Der Beef mit Eminem war ein großer Fehler, sagt Evidence

Falls du nicht wusstest, weißt du jetzt: Eminem und Evidence hatten mal Beef. Klingt komisch, ist aber so. Die beiden Rapper haben sich gegenseitig sogar mit waschechten Disstracks gedisst. Evidence von den Dilated Peoples erinnert sich jetzt in einem Interview mit Talib Kweli an den Beef mit Eminem und erklärt, wie es dazu gekommen ist.

Everlast ist offenbar Schuld am Beef zwischen Eminem & Evidence

Wie ist der Beef entstanden? Wie Evidence im Gespräch mit Talib Kweli erklärt, war das Ganze fast schon ein Missverständnis, "ein großer Fehler". Everlast habe Eminem ohne Vorwarnung auf dem Remix zum Dilated Peoples-Track "Ear Drums Pop" gedisst.

Den meisten Anwesenden (Defari, Phil Da Agony und Planet Asia) sei zum Zeitpunkt der Aufnahme nicht einmal klar gewesen, was da eigentlich gerade passiert sei. Evidence habe erst im Nachhinein realisiert, dass Everlast auf dem Track gegen Slim Shady gefeuert hatte und auch noch seine Tochter Hailie erwähnt.

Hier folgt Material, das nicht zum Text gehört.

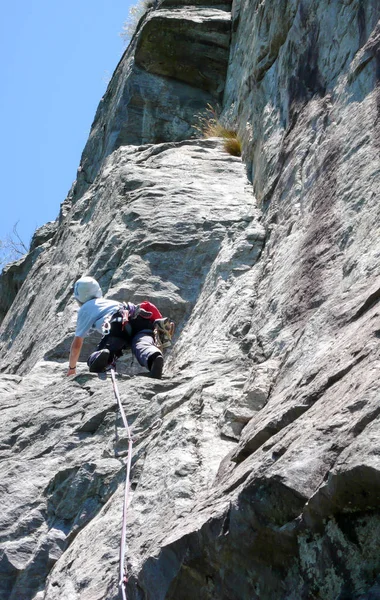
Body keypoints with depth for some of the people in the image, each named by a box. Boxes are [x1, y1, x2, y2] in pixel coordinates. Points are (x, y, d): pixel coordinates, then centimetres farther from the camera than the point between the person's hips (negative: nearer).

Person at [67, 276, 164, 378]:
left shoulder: (84, 309, 28)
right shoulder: (111, 301, 45)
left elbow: (77, 344, 28)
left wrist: (71, 368, 42)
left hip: (120, 325, -4)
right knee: (142, 345, -25)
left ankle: (102, 357, -43)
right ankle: (153, 357, -62)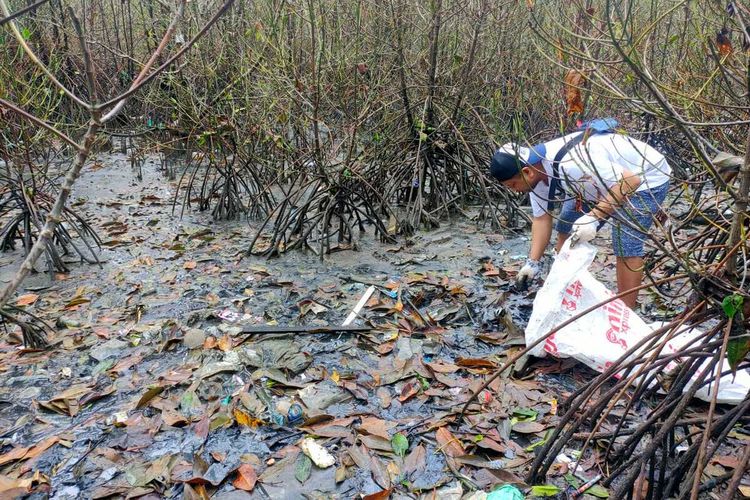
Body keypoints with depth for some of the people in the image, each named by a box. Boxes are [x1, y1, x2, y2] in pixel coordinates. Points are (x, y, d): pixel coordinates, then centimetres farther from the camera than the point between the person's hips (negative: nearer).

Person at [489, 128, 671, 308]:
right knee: (566, 227, 10)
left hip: (645, 178, -9)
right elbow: (542, 218, -4)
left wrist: (594, 217, -45)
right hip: (609, 178, 9)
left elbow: (631, 180, -39)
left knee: (625, 245, -20)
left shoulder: (572, 164, -41)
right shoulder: (535, 172, -13)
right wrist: (533, 262, -9)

Eminem wehrt sich mit D12-Disstrack gegen Everlast & Dilated Peoples

Eminem ließ den Diss nicht auf sich sitzen: Im Gegenteil, er hat direkt einen ganzen Disstrack gegen Everlast gedroppt. Darin geht es auch gegen Dilated Peoples und vor allem auch gegen Evidence. Das erklärt sich der Rapper dadurch, dass er vorher mit Eminem und Madchild gechillt habe.

Offenbar habe Eminem es ihm übel genommen, dass er den Diss von Everlast nicht verhindert habe. Zumindest vermutet das das Dilated Peoples-Mitglied und erklärt, es sei höchst unangenehm gewesen, von Eminem gedisst zu werden. Vor allem zu diesem Zeitpunkt, als Eminem quasi auf dem Höhepunkt seiner Karriere und Bekanntheit war.

"Getting dissed by Eminem in the prime of his career – it was not cool."

Evidence reagiert mit eigenem Eminem-Diss "Search for Bobby Fisher"

Evidence sei sogar in einem Coffee Shop von der Angestellten auf seinen Beef mit Eminem angesprochen worden. Als die fragte, was er jetzt tun werde, ging er ins Studio und nahm einen eigenen Disstrack gegen Eminem auf.

Der Song sei sogar recht gut für die damaligen Verhältnisse gewesen. Unter anderem, weil Evidence jemanden in Detroit kannte, die einige Details über Eminem ausplauderte. Für seinen Disstrack gegen Eminem habe er dann zumindest Respekt bekommen.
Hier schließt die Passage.